L’ex-Procureur était considéré comme le « caniche » de Tayeb Louh. L’ancien ministre utilisait Khaled El Bey comme principale arme pour accomplir toutes les sales besognes : placement sous mandat de dépôt abusif des personnes gênantes pour le régime, privation de la liberté de voyager pour les opposants, journalistes indépendants ou cyber-activistes, et surtout racketter les « personnalités riches » qui passent sur le banc des accusés des tribunaux algériens.

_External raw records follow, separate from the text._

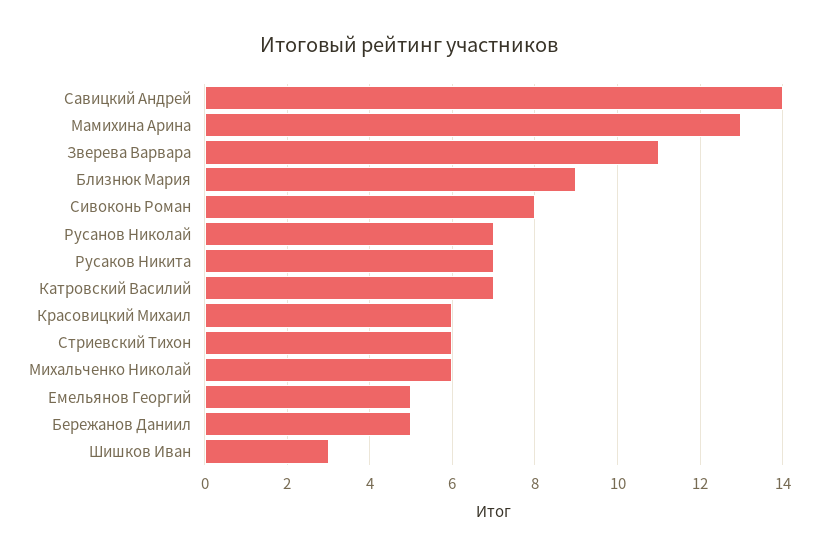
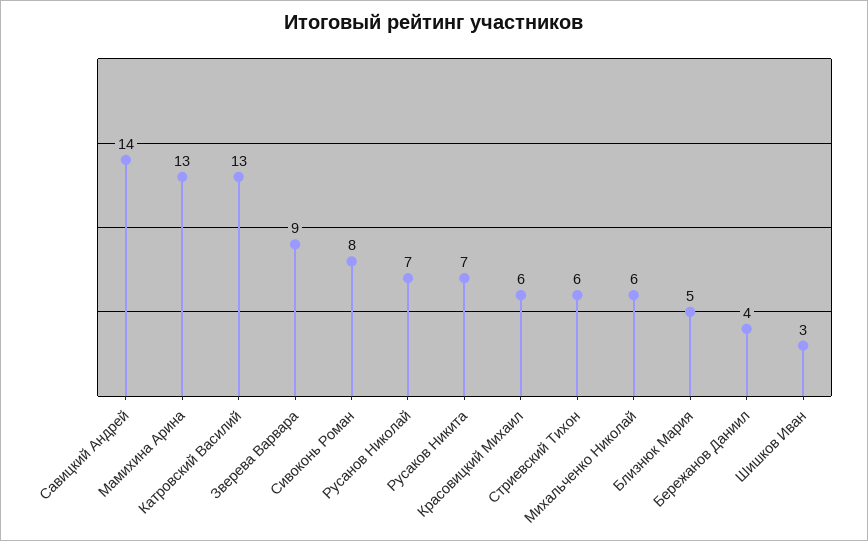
  {
    "Савицкий Андрей": 14,
    "Мамихина Арина": 13,
-   "Зверева Варвара": 11,
+   "Зверева Варвара": 9,
-   "Близнюк Мария": 9,
+   "Близнюк Мария": 5,
    "Сивоконь Роман": 8,
    "Русанов Николай": 7,
    "Русаков Никита": 7,
-   "Катровский Василий": 7,
+   "Катровский Василий": 13,
    "Красовицкий Михаил": 6,
    "Стриевский Тихон": 6,
    "Михальченко Николай": 6,
-   "Емельянов Георгий": 5,
-   "Бережанов Даниил": 5,
+   "Бережанов Даниил": 4,
    "Шишков Иван": 3
  }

En effet, plusieurs sources concordantes ont confié à Algérie Part que Khaled El Bey a touché des pots-de-vin dans plusieurs gros dossiers judiciaires ayant enclenché des scandales nationaux à l’image de l’affaire Achour Abderrahmane, principal accusé dans l’affaire de détournement de 2100 milliards de centimes de la BNA, où Khaled El Bey est soupçonné d’avoir touché une « tchippa » de deux milliards de centimes. L’ex-Procureur de la République près du tribunal d’Abane Ramdane est également suspecté d’avoir un joué un rôle controversé dans l’affaire des frères Meziane, Réda et Fawzi Bachir, les deux enfants de l’ex-PDG de Sonatrach impliqué dans le scandale Sonatrach 1 et jugé en 2015. Des pots-de-vin auraient circulé avant ce procès depuis le bureau de Khaled El-Bey jusqu’au cabinet de Tayeb Louh.

L’enquête suit toujours son cours et Khaled El Bey sera convoqué encore une fois d’ici la semaine prochaine et risque cette fois-ci l’incarcération pour rejoindre son maître Tayeb Louh.